Abdul has over 30 years’ experience of procuring affordable housing and sustaining places. His work at the Abbeyfield Society oversees development and asset management, managing the supply of quality housing and capturing good design to meet the housing, care and support needs of older people and addressing loneliness through independent living, residential, dementia and home care solutions. He has previously worked with the Housing Corporation / Homes & Communities Agency and has extensive experience of local government, charity and third sector environments.  

He also has considerable Non-Exec Director Experience – Vice Chair of Manningham HA and board member of Unity Enterprise, and now with Johnnie Johnson Housing Trust and member of the Audit & Risk Committee.  He is a member of National Housing Federation’s Delivering Great Homes Group shaping policy solutions with government and sector.

He co-authored a study looking at ‘Mortgage Rescue – Meeting the Requirements of Special Needs Groups’.  Member of Independent Schools Appeals Panel and Ambassador with National Training Awards.  Abdul co-founded the Ageing Well Network established to ensure older people from all backgrounds enjoy the benefits of living longer and living better.  Also now a member of Muslim Council of Britain’s Research & Documentation Committee.

Working to expand ‘Clock Cricket’ designed for indoor setting and tailored to enhance the physical and mental wellbeing of older people and those with limited mobility, hearing and eyesight. In April 2019 successfully piloted this new format at Abbeyfield’s Fern House Scheme, Bingley with ECB and Yorkshire Cricket Foundation. Working strategically to scale this across all of TAS’s 500 homes in the UK and in other territories. Also a keen club cricketer, delivered the  ‘Light of Faith Tours’ with Vatican, Church of England and others, using cricket to bring people of different faiths, background and communities together.

 

Jon Stevens, Independent advisor

I trained as an architect in the early 1970s and worked in community-based housing and urban renewal for most of my career. Between 1993 and 2009, I was Director of Birmingham Cooperative Housing Services, developing and supporting a wide range of cooperative and mutual housing models and organisations. And for the following ten years I worked as a community housing consultant, with a specific interest in forms of collaborative housing for older people. In this period, I published several well-received papers for the Housing Learning and Improvement Network and for the Housing and Communities Research Group at the University of Birmingham. Two of these papers have proved to be particularly relevant to the SSRC project.

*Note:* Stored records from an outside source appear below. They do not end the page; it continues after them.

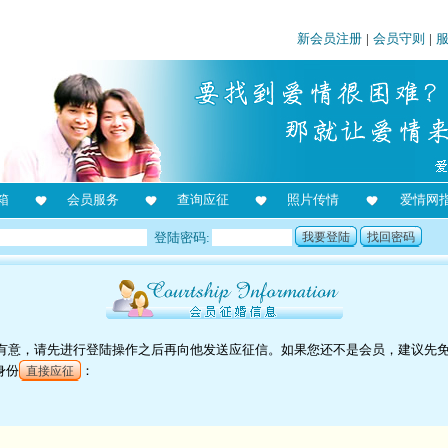
新会员注册
|
会员守则
|
箱
会员服务
查询应征
照片传情
爱情网
登陆密码:
我要登陆
找回密码
对他有意，请先进行登陆操作之后再向他发送应征信。如果您还不是会员，建议先
身份
：
直接应征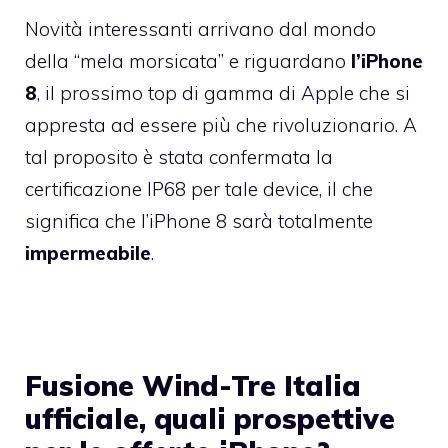
Novità interessanti arrivano dal mondo
della “mela morsicata” e riguardano
l’iPhone
8
, il prossimo top di gamma di Apple che si
appresta ad essere più che rivoluzionario. A
tal proposito è stata confermata la
certificazione IP68 per tale device, il che
significa che l’iPhone 8 sarà totalmente
impermeabile
.
Fusione Wind-Tre Italia
ufficiale, quali prospettive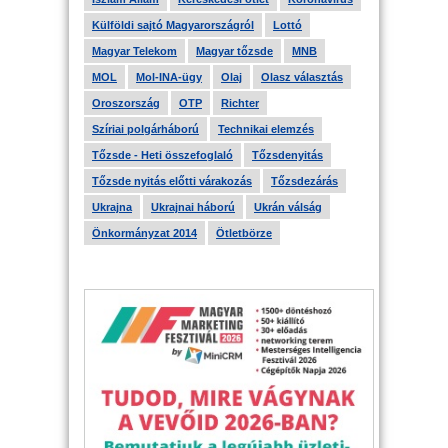
Külföldi sajtó Magyarországról
Lottó
Magyar Telekom
Magyar tőzsde
MNB
MOL
Mol-INA-ügy
Olaj
Olasz választás
Oroszország
OTP
Richter
Szíriai polgárháború
Technikai elemzés
Tőzsde - Heti összefoglaló
Tőzsdenyitás
Tőzsde nyitás előtti várakozás
Tőzsdezárás
Ukrajna
Ukrajnai háború
Ukrán válság
Önkormányzat 2014
Ötletbörze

‘Growing Older Together: The Case for Housing Shaped and Controlled by Older People’ (2013) and ‘Growing Older Together: An Overview of Collaborative Forms of Housing for Older People’ (2016) contained 15 case examples of projects that sought to offer older people:

  • participation in active and self-sufficient communities.
  • mutual care and support.
  • responsive and cost-effective management arrangements.
  • enhanced well-being and reduced dependency.

The papers provided evidence on how these benefits could be achieved in a variety of settings and using different delivery models and they argued for further research and greatly increased development activity.

 

Robert Taylor, Camden Federation of Private Tenants 

Robert Taylor is the Organiser of the Camden Federation of Private Tenants (CFPT), which has been in existence since 1980, and is probably the oldest private tenants’ organisation in the country. It is also one of only two organisations in London (the other being in Brent), that are funded by local authorities to specifically to work with private tenants. 

CFPT currently receives a grant from Camden Council to be a tenants’ voice organisation. CFPT also hosts the Renters’ Rights London (RRL) project which is funded by Nationwide Foundation to work in other London boroughs. 

Robert has many years’ experience in the community development field, specialising in the housing context. In addition to his current role with private tenants and housing association residents he has also previously worked with Council tenants. He has been a private tenant for most of his adult life.